- _Exercise_
From the thread on GRO and receive batching, copy word for word the part that opens with the words containing "Same TCP performance" and closes with "non GRO-ed packets.".

- _Supplied text_
=== Section Start ===
On Wed, Jul 11, 2018 at 11:06 PM, Jesper Dangaard Brouer
> Well, I would prefer you to implement those. I just did a quick
> implementation (its trivially easy) so I have something to benchmark
> with. The performance boost is quite impressive!
sounds good, but wait
> One reason I didn't "just" send a patch, is that Edward so-fare only
> implemented netif_receive_skb_list() and not napi_gro_receive_list().
sfc does't support gro?! doesn't make sense.. Edward?
> And your driver uses napi_gro_receive(). This sort-of disables GRO for
> your driver, which is not a choice I can make. Interestingly I get
> around the same netperf TCP_STREAM performance.
Same TCP performance
with GRO and no rx-batching
without GRO and yes rx-batching
is by far not intuitive result to me unless both these techniques
mostly serve to eliminate lots of instruction cache misses and the
TCP stack is so much optimized that if the code is in the cache,
going through it once with 64K byte GRO-ed packet is like going
through it ~40 (64K/1500) times with non GRO-ed packets.
What's the baseline (with GRO and no rx-batching) number on your setup?
> I assume we can get even better perf if we "listify" napi_gro_receive.
yeah, that would be very interesting to get there
=== Section End ===
- _Data excerpt_
=== Section Start ===
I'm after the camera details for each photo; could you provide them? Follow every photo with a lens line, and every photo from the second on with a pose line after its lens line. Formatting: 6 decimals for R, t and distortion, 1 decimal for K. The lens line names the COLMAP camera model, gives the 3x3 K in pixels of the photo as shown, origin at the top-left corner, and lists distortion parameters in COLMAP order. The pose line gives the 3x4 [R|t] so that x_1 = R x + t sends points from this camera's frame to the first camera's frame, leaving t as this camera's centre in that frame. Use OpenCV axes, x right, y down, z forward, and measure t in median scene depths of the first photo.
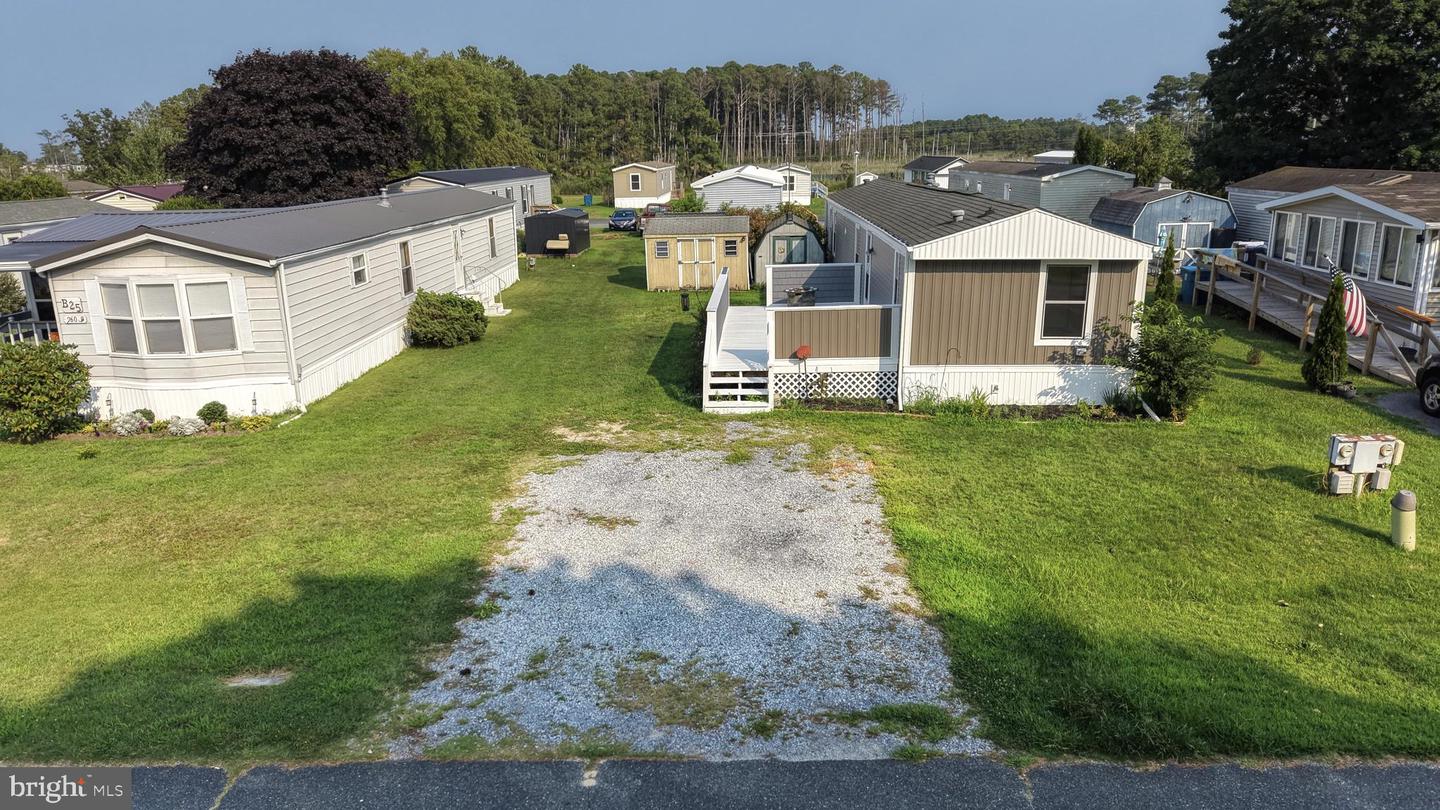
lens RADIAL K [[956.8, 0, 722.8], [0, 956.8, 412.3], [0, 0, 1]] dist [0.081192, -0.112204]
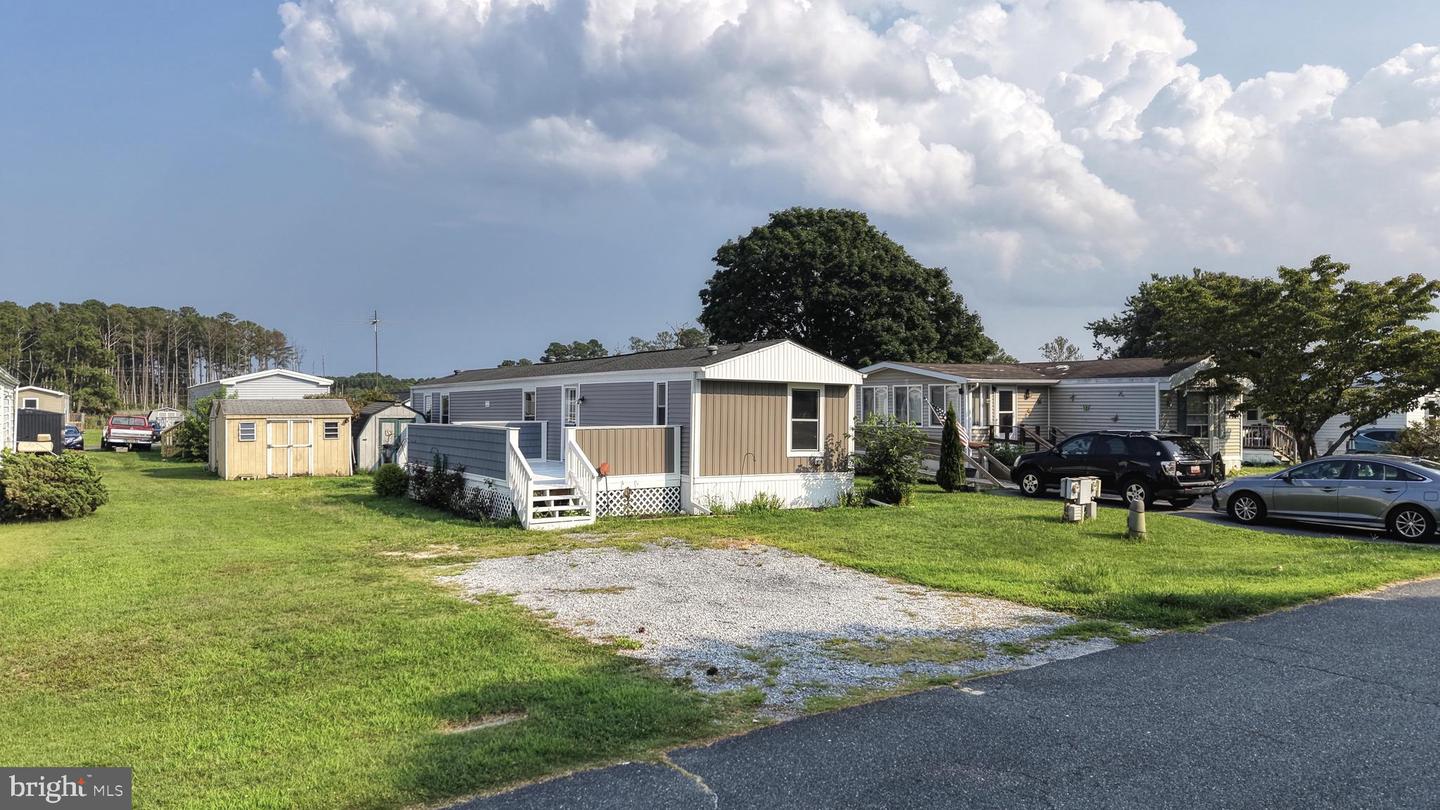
=== Section End ===
- _Answer to this exercise_
Same TCP performance
with GRO and no rx-batching
without GRO and yes rx-batching
is by far not intuitive result to me unless both these techniques
mostly serve to eliminate lots of instruction cache misses and the
TCP stack is so much optimized that if the code is in the cache,
going through it once with 64K byte GRO-ed packet is like going
through it ~40 (64K/1500) times with non GRO-ed packets.